Am Sonntagabend machte der Präsident, Isaac Herzog, eine seltene Intervention in einer Fernsehansprache, in der er einen Kompromissplan vorlegte, um dem Land das zu ersparen, was er als „Verfassungszusammenbruch“ und mögliche Gewalt bezeichnete.

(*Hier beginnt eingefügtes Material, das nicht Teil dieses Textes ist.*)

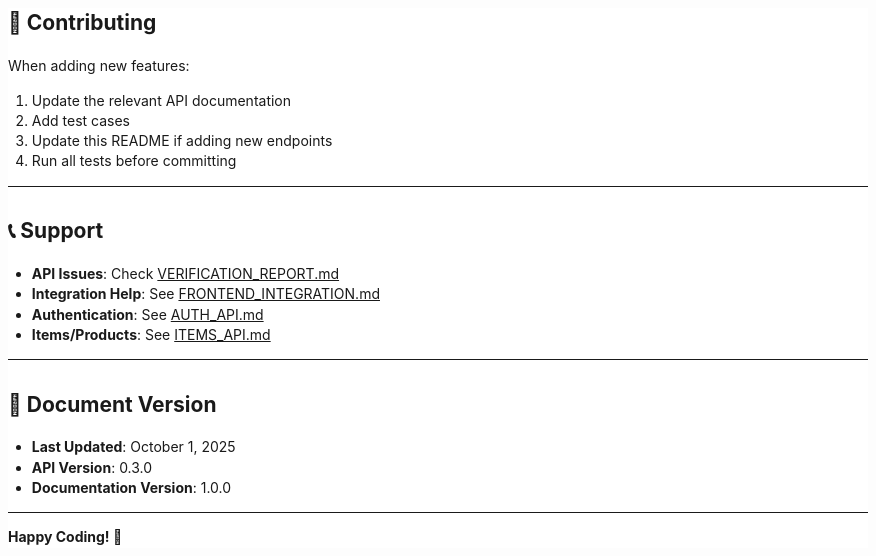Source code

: ## 🤝 Contributing

When adding new features:
1. Update the relevant API documentation
2. Add test cases
3. Update this README if adding new endpoints
4. Run all tests before committing

---

## 📞 Support

- **API Issues**: Check [VERIFICATION_REPORT.md](api/VERIFICATION_REPORT.md)
- **Integration Help**: See [FRONTEND_INTEGRATION.md](api/FRONTEND_INTEGRATION.md)
- **Authentication**: See [AUTH_API.md](api/AUTH_API.md)
- **Items/Products**: See [ITEMS_API.md](api/ITEMS_API.md)

---

## 📝 Document Version

- **Last Updated**: October 1, 2025
- **API Version**: 0.3.0
- **Documentation Version**: 1.0.0

---

**Happy Coding! 🚀**

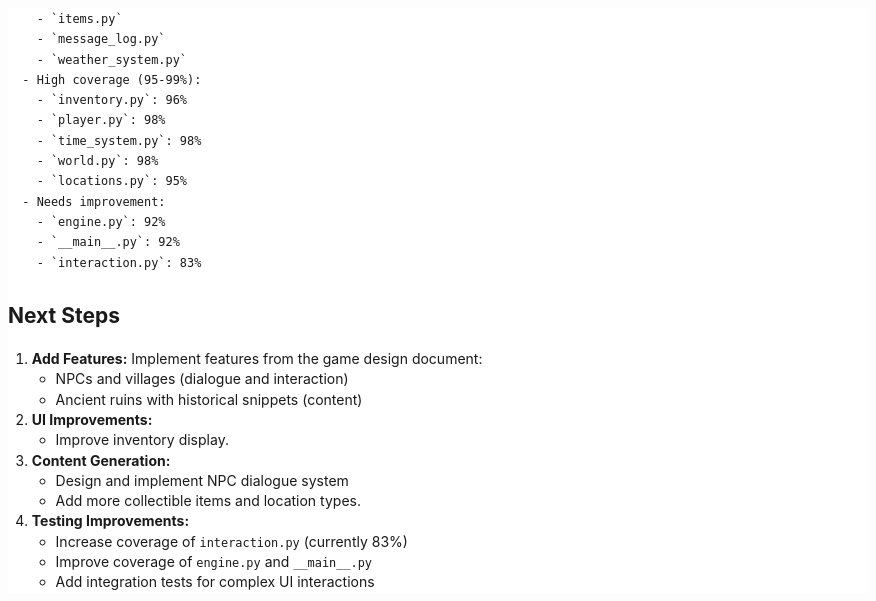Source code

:         - `items.py`
        - `message_log.py`
        - `weather_system.py`
      - High coverage (95-99%):
        - `inventory.py`: 96%
        - `player.py`: 98%
        - `time_system.py`: 98%
        - `world.py`: 98%
        - `locations.py`: 95%
      - Needs improvement:
        - `engine.py`: 92%
        - `__main__.py`: 92%
        - `interaction.py`: 83%

## Next Steps

1.  **Add Features:** Implement features from the game design document:
    -   NPCs and villages (dialogue and interaction)
    -   Ancient ruins with historical snippets (content)
2.  **UI Improvements:**
    -   Improve inventory display.
3.  **Content Generation:**
    -   Design and implement NPC dialogue system
    -   Add more collectible items and location types.
4.  **Testing Improvements:**
    - Increase coverage of `interaction.py` (currently 83%)
    - Improve coverage of `engine.py` and `__main__.py`
    - Add integration tests for complex UI interactions
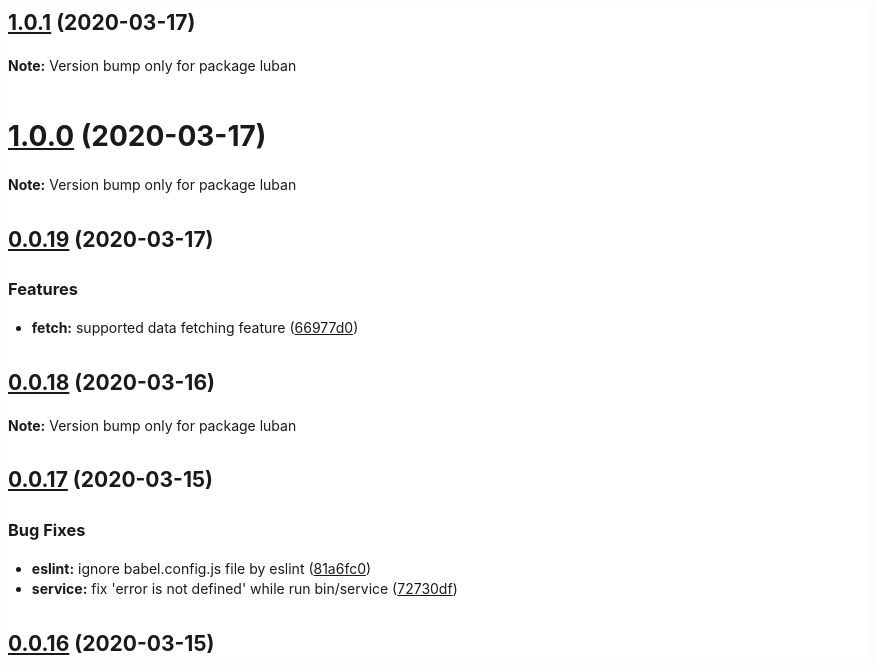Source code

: 


## [1.0.1](https://github.com/leapFE/luban/compare/v1.0.0...v1.0.1) (2020-03-17)

**Note:** Version bump only for package luban





# [1.0.0](https://github.com/leapFE/luban/compare/v0.0.19...v1.0.0) (2020-03-17)

**Note:** Version bump only for package luban





## [0.0.19](https://github.com/leapFE/luban/compare/v0.0.18...v0.0.19) (2020-03-17)


### Features

* **fetch:** supported data fetching feature ([66977d0](https://github.com/leapFE/luban/commit/66977d0bfb48705faa55bbfabc190bd9c00a68be))





## [0.0.18](https://github.com/leapFE/luban/compare/v0.0.17...v0.0.18) (2020-03-16)

**Note:** Version bump only for package luban





## [0.0.17](https://github.com/leapFE/luban/compare/v0.0.16...v0.0.17) (2020-03-15)


### Bug Fixes

* **eslint:** ignore babel.config.js file by eslint ([81a6fc0](https://github.com/leapFE/luban/commit/81a6fc0bd87472c350c098dc7d436249f740830e))
* **service:** fix 'error is not defined' while run bin/service ([72730df](https://github.com/leapFE/luban/commit/72730df641318836fbd8de224502eeb19f840862))





## [0.0.16](https://github.com/leapFE/luban/compare/v0.0.15...v0.0.16) (2020-03-15)
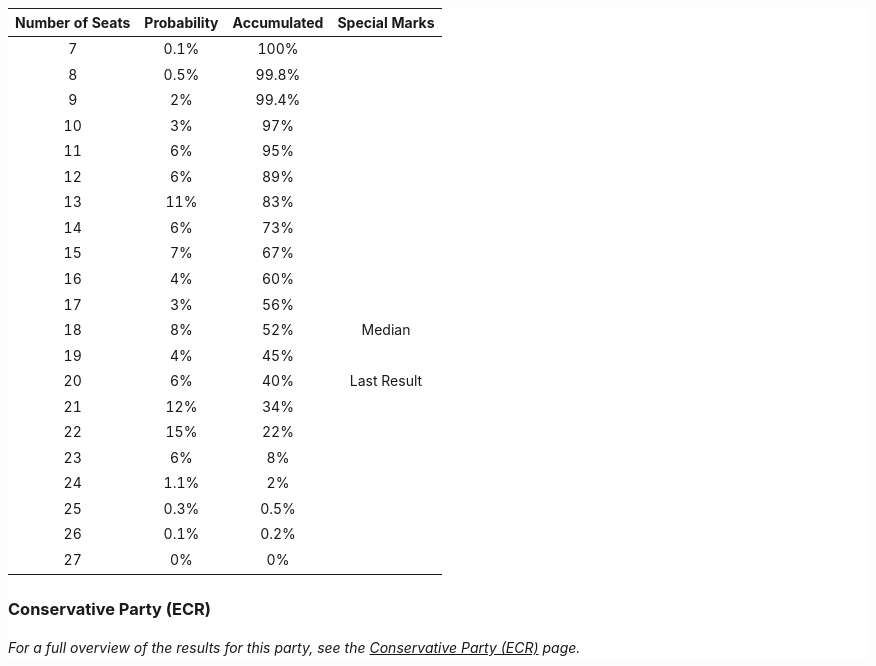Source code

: | Number of Seats | Probability | Accumulated | Special Marks |
|:---------------:|:-----------:|:-----------:|:-------------:|
| 7 | 0.1% | 100% |  |
| 8 | 0.5% | 99.8% |  |
| 9 | 2% | 99.4% |  |
| 10 | 3% | 97% |  |
| 11 | 6% | 95% |  |
| 12 | 6% | 89% |  |
| 13 | 11% | 83% |  |
| 14 | 6% | 73% |  |
| 15 | 7% | 67% |  |
| 16 | 4% | 60% |  |
| 17 | 3% | 56% |  |
| 18 | 8% | 52% | Median |
| 19 | 4% | 45% |  |
| 20 | 6% | 40% | Last Result |
| 21 | 12% | 34% |  |
| 22 | 15% | 22% |  |
| 23 | 6% | 8% |  |
| 24 | 1.1% | 2% |  |
| 25 | 0.3% | 0.5% |  |
| 26 | 0.1% | 0.2% |  |
| 27 | 0% | 0% |  |

### Conservative Party (ECR)

*For a full overview of the results for this party, see the [Conservative Party (ECR)](party-conservativepartyecr.html) page.*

Als Antwort auf Herzogs Appell, die Umsetzung der legislativen Schritte zu verschieben, sagte der Justizminister Yariv Levin, ein enger Verbündeter von Netanjahu, dass er den Dialog zwar nicht ablehne, die Änderungen aber wie geplant fortgesetzt würden.

Die USA, die sich im Allgemeinen nicht zu israelischen Innenangelegenheiten äußern, erteilten am Sonntag eine verschleierte Rüge. „Das Geniale der amerikanischen Demokratie und der israelischen Demokratie ist, dass sie beide auf starken Institutionen, auf Checks and Balances, auf einer unabhängigen Justiz aufbauen“, sagte Joe Biden in einer von der New York Times zitierten Erklärung.

Ökonomen haben auch davor gewarnt, dass jede wahrgenommene Erosion demokratischer Normen möglicherweise zu einer Entscheidung führen könnte, die Kreditwürdigkeit des Landes herabzusetzen und ausländische Investitionen abzuschrecken. Nobelpreisträger, ehemalige Beamte der Bank of Israel und Barclays, Goldman Sachs und JP Morgan haben Berichte herausgegeben, die vor erhöhten Risiken bei Investitionen in Israel warnen.

Trotz zunehmender Kritik im In- und Ausland hat Netanjahu seine Pläne für die Justiz verdoppelt. In Kommentaren auf Twitter, die am Montagabend an die Führer der Oppositionsparteien gerichtet waren, forderte Netanjahu, dass sie „aufhören sollten, das Land in die Anarchie zu ziehen“.

„Die meisten israelischen Bürger wollen keine Anarchie, sie wollen eine Diskussion, die auf den Punkt kommt, und sie wollen Einheit“, sagte er.